• TASK DESCRIPTION:
Below are the records; give again exactly the line with "X156365000Y-109125000D03*", the line with "X116365000Y-109125000D03*", and each line that lies between them, and nothing besides.

[Dataset excerpts]

+++

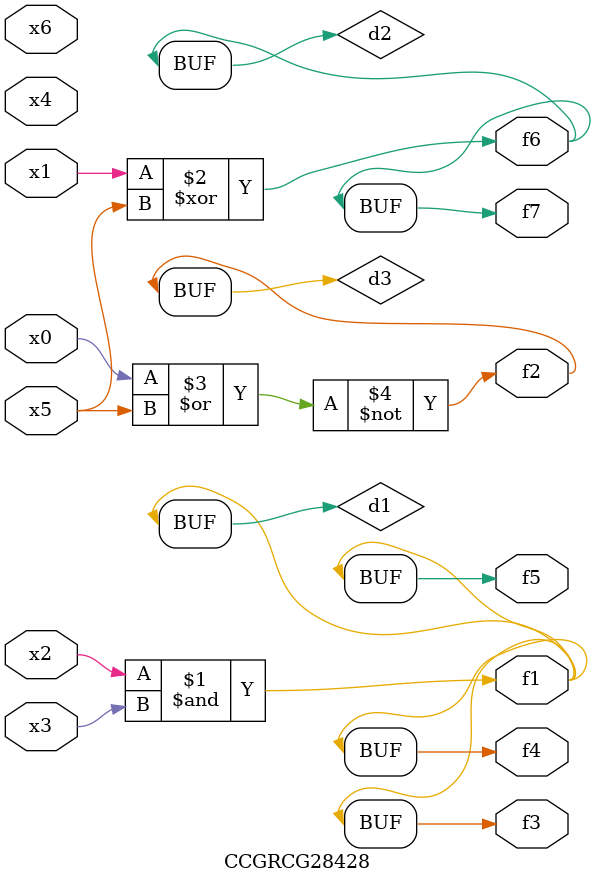
<source format=v>
module CCGRCG28428(
	input x0, x1, x2, x3, x4, x5, x6,
	output f1, f2, f3, f4, f5, f6, f7
);

	wire d1, d2, d3;

	and (d1, x2, x3);
	xor (d2, x1, x5);
	nor (d3, x0, x5);
	assign f1 = d1;
	assign f2 = d3;
	assign f3 = d1;
	assign f4 = d1;
	assign f5 = d1;
	assign f6 = d2;
	assign f7 = d2;
endmodule

</source>
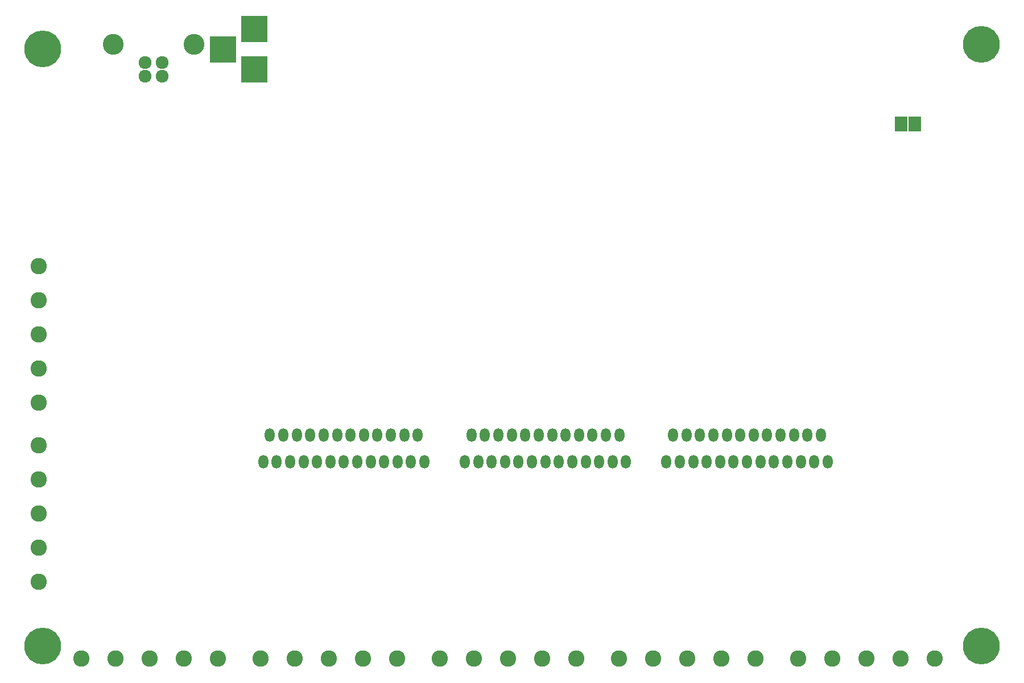
<source format=gbs>
G04 #@! TF.FileFunction,Soldermask,Bot*
%FSLAX46Y46*%
G04 Gerber Fmt 4.6, Leading zero omitted, Abs format (unit mm)*
G04 Created by KiCad (PCBNEW 4.0.2-stable) date Mon Sep  5 15:28:57 2016*
%MOMM*%
G01*
G04 APERTURE LIST*
%ADD10C,0.100000*%
%ADD11O,1.460000X2.000000*%
%ADD12R,1.924000X2.178000*%
%ADD13R,3.900120X3.900120*%
%ADD14C,1.924000*%
%ADD15C,3.100020*%
%ADD16C,5.480000*%
%ADD17C,2.432000*%
G04 APERTURE END LIST*
D10*
D11*
X152365000Y-109125000D03*
X138365000Y-109125000D03*
X139365000Y-105125000D03*
X140365000Y-109125000D03*
X141365000Y-105125000D03*
X142365000Y-109125000D03*
X143365000Y-105125000D03*
X144365000Y-109125000D03*
X145365000Y-105125000D03*
X146365000Y-109125000D03*
X147365000Y-105125000D03*
X148365000Y-109125000D03*
X149365000Y-105125000D03*
X150365000Y-109125000D03*
X151365000Y-105125000D03*
X153365000Y-105125000D03*
X154365000Y-109125000D03*
X155365000Y-105125000D03*
X156365000Y-109125000D03*
X157365000Y-105125000D03*
X158365000Y-109125000D03*
X159365000Y-105125000D03*
X160365000Y-109125000D03*
X161365000Y-105125000D03*
X162365000Y-109125000D03*
D12*
X205359000Y-58803540D03*
X203327000Y-58803540D03*
D13*
X107065000Y-50725140D03*
X107065000Y-44725660D03*
X102366000Y-47725400D03*
D11*
X122365000Y-109125000D03*
X108365000Y-109125000D03*
X109365000Y-105125000D03*
X110365000Y-109125000D03*
X111365000Y-105125000D03*
X112365000Y-109125000D03*
X113365000Y-105125000D03*
X114365000Y-109125000D03*
X115365000Y-105125000D03*
X116365000Y-109125000D03*
X117365000Y-105125000D03*
X118365000Y-109125000D03*
X119365000Y-105125000D03*
X120365000Y-109125000D03*
X121365000Y-105125000D03*
X123365000Y-105125000D03*
X124365000Y-109125000D03*
X125365000Y-105125000D03*
X126365000Y-109125000D03*
X127365000Y-105125000D03*
X128365000Y-109125000D03*
X129365000Y-105125000D03*
X130365000Y-109125000D03*
X131365000Y-105125000D03*
X132365000Y-109125000D03*
X182365000Y-109125000D03*
X168365000Y-109125000D03*
X169365000Y-105125000D03*
X170365000Y-109125000D03*
X171365000Y-105125000D03*
X172365000Y-109125000D03*
X173365000Y-105125000D03*
X174365000Y-109125000D03*
X175365000Y-105125000D03*
X176365000Y-109125000D03*
X177365000Y-105125000D03*
X178365000Y-109125000D03*
X179365000Y-105125000D03*
X180365000Y-109125000D03*
X181365000Y-105125000D03*
X183365000Y-105125000D03*
X184365000Y-109125000D03*
X185365000Y-105125000D03*
X186365000Y-109125000D03*
X187365000Y-105125000D03*
X188365000Y-109125000D03*
X189365000Y-105125000D03*
X190365000Y-109125000D03*
X191365000Y-105125000D03*
X192365000Y-109125000D03*
D14*
X90795000Y-51724000D03*
X93335000Y-51724000D03*
X93335000Y-49725020D03*
X90795000Y-49725020D03*
D15*
X86065520Y-47025000D03*
X98064480Y-47025000D03*
D16*
X215265000Y-47025000D03*
X75565000Y-136525000D03*
X75565000Y-47625000D03*
X215265000Y-136525000D03*
D17*
X107950000Y-138430000D03*
X113030000Y-138430000D03*
X118110000Y-138430000D03*
X123190000Y-138430000D03*
X128270000Y-138430000D03*
X74930000Y-80010000D03*
X74930000Y-85090000D03*
X74930000Y-90170000D03*
X74930000Y-95250000D03*
X74930000Y-100330000D03*
X81280000Y-138430000D03*
X86360000Y-138430000D03*
X91440000Y-138430000D03*
X96520000Y-138430000D03*
X101600000Y-138430000D03*
X74930000Y-106680000D03*
X74930000Y-111760000D03*
X74930000Y-116840000D03*
X74930000Y-121920000D03*
X74930000Y-127000000D03*
X187960000Y-138430000D03*
X193040000Y-138430000D03*
X198120000Y-138430000D03*
X203200000Y-138430000D03*
X208280000Y-138430000D03*
X161290000Y-138430000D03*
X166370000Y-138430000D03*
X171450000Y-138430000D03*
X176530000Y-138430000D03*
X181610000Y-138430000D03*
X134620000Y-138430000D03*
X139700000Y-138430000D03*
X144780000Y-138430000D03*
X149860000Y-138430000D03*
X154940000Y-138430000D03*
M02*

</source>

+++

• TASK ANSWER:
X156365000Y-109125000D03*
X157365000Y-105125000D03*
X158365000Y-109125000D03*
X159365000Y-105125000D03*
X160365000Y-109125000D03*
X161365000Y-105125000D03*
X162365000Y-109125000D03*
D12*
X205359000Y-58803540D03*
X203327000Y-58803540D03*
D13*
X107065000Y-50725140D03*
X107065000Y-44725660D03*
X102366000Y-47725400D03*
D11*
X122365000Y-109125000D03*
X108365000Y-109125000D03*
X109365000Y-105125000D03*
X110365000Y-109125000D03*
X111365000Y-105125000D03*
X112365000Y-109125000D03*
X113365000Y-105125000D03*
X114365000Y-109125000D03*
X115365000Y-105125000D03*
X116365000Y-109125000D03*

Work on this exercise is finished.